Até o momento, a ciência sabia que o vírus interferia no desenvolvimento neurológico, mas não sabia especificamente como. Isso porque, segundo Souza, as pesquisas em microcefalia se atentavam à parte morfológica do cérebro, sob um olhar macrocelular. “O intuito da pesquisa foi investigar as alterações moleculares que a cepa brasileira do zika vírus poderia induzir em células do sistema nervoso central, que pudessem estar associadas à microcefalia, observada em crianças cujas mães foram infectadas pelo vírus durante a gravidez. Então, a gente pensou que o aparecimento da microcefalia pudesse estar associado ao neurodesenvolvimento que acontece no útero”, disse. A microcefalia é quando o cérebro do feto não se desenvolve apropriadamente. A condição pode ser causada por diversos fatores, sendo um deles a infecção pela zika vírus brasileiro.
Contudo, segundo o pesquisador, outras variantes do vírus, como a cepa africana, não estão relacionadas com o aparecimento da microcefalia, apesar de serem "vírus primos". Isso porque a linhagem da África não consegue infectar o cérebro, sendo isto uma característica da variante do Brasil. Testes e descoberta Para entender como a cepa brasileira do zika vírus interfere na formação do cérebro, os pesquisadores cultivaram, em laboratório, células-tronco neurais e, com elas, criaram dois modelos:
Cada modelo, então, foi replicado três vezes e, posteriormente, infectados com a cepa brasileira, a cepa africana ou o vírus da dengue (também utilizado para grupo controle).

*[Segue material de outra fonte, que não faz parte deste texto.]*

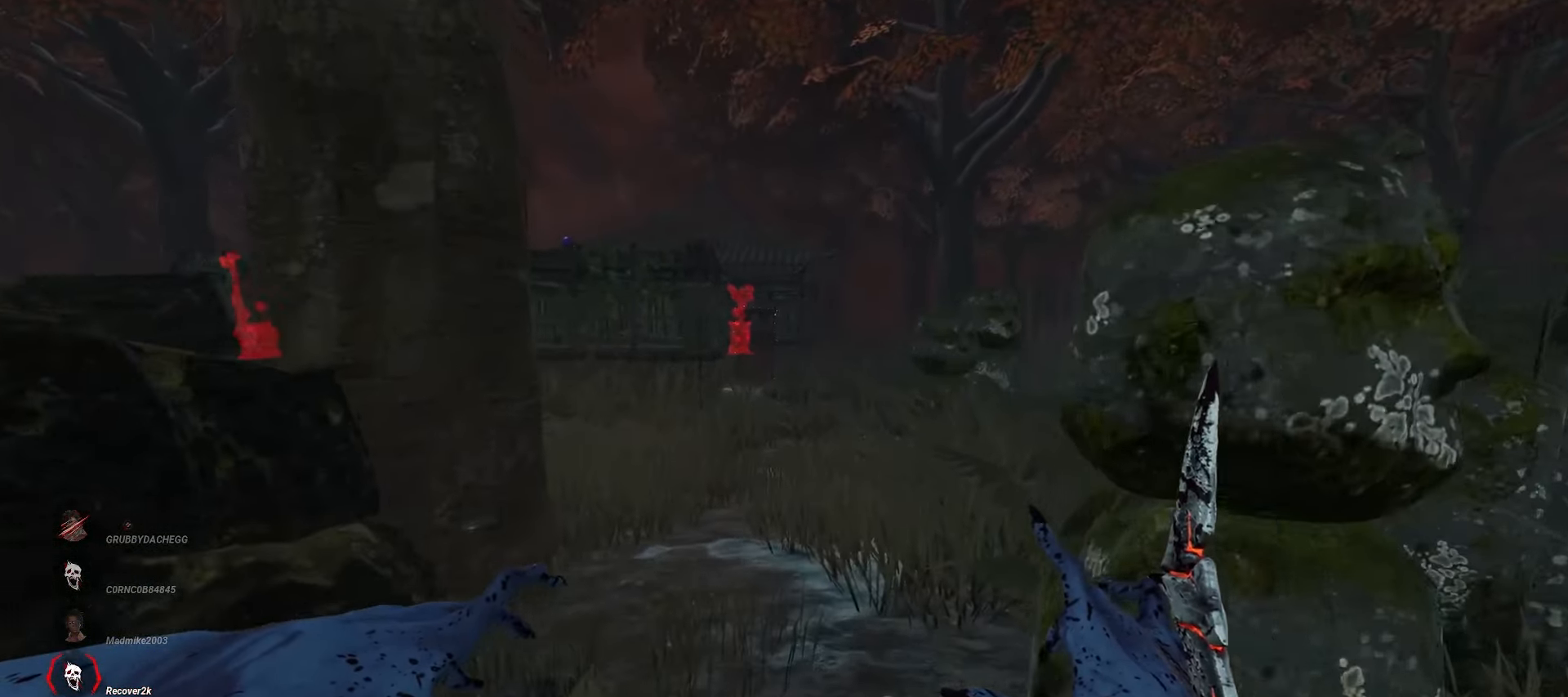
{"keys": ["w"], "mouse": [], "events": []}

De acordo com Souza, o zika vírus brasileiro tem algumas similaridades à cepa africana e ao vírus da dengue, mas, como esses não causam microcefalia, o que os pesquisadores tentaram entender é o que a cepa brasileira fazia de diferente nas células-tronco.
A descoberta foi relacionada à interferência na produção de um grupo de proteínas importantes para a formação, a sobrevivência e a comunicação das células infectadas desde o começo de seu desenvolvimento, o que, quando projetado em um sistema vivo, mostra potencial para prejudicar seriamente a formação do sistema nervoso. Ao g1, Souza explica que o próximo passo é validar esses achados em modelos sofisticados, como organóides cerebrais, uma simulação de cérebros in vitro, e posteriormente em modelos animais. A expectativa é que os novos testes confirmem os resultados e, em um futuro, o estudo seja utilizado para criação de terapias que possam evitar a microcefalia. “Esse é o primeiro passo para gente pensar no desenvolvimento de terapias que possam ser viáveis para evitar a microcefalia em crianças de mães infectadas. A gente agora sabe qual a parte da maquinaria cerebral que é alterada pelo vírus. Então, sabendo isso, a gente tem alvos moleculares que podem ser mirados para o desenvolvimento de novas terapias”, completou.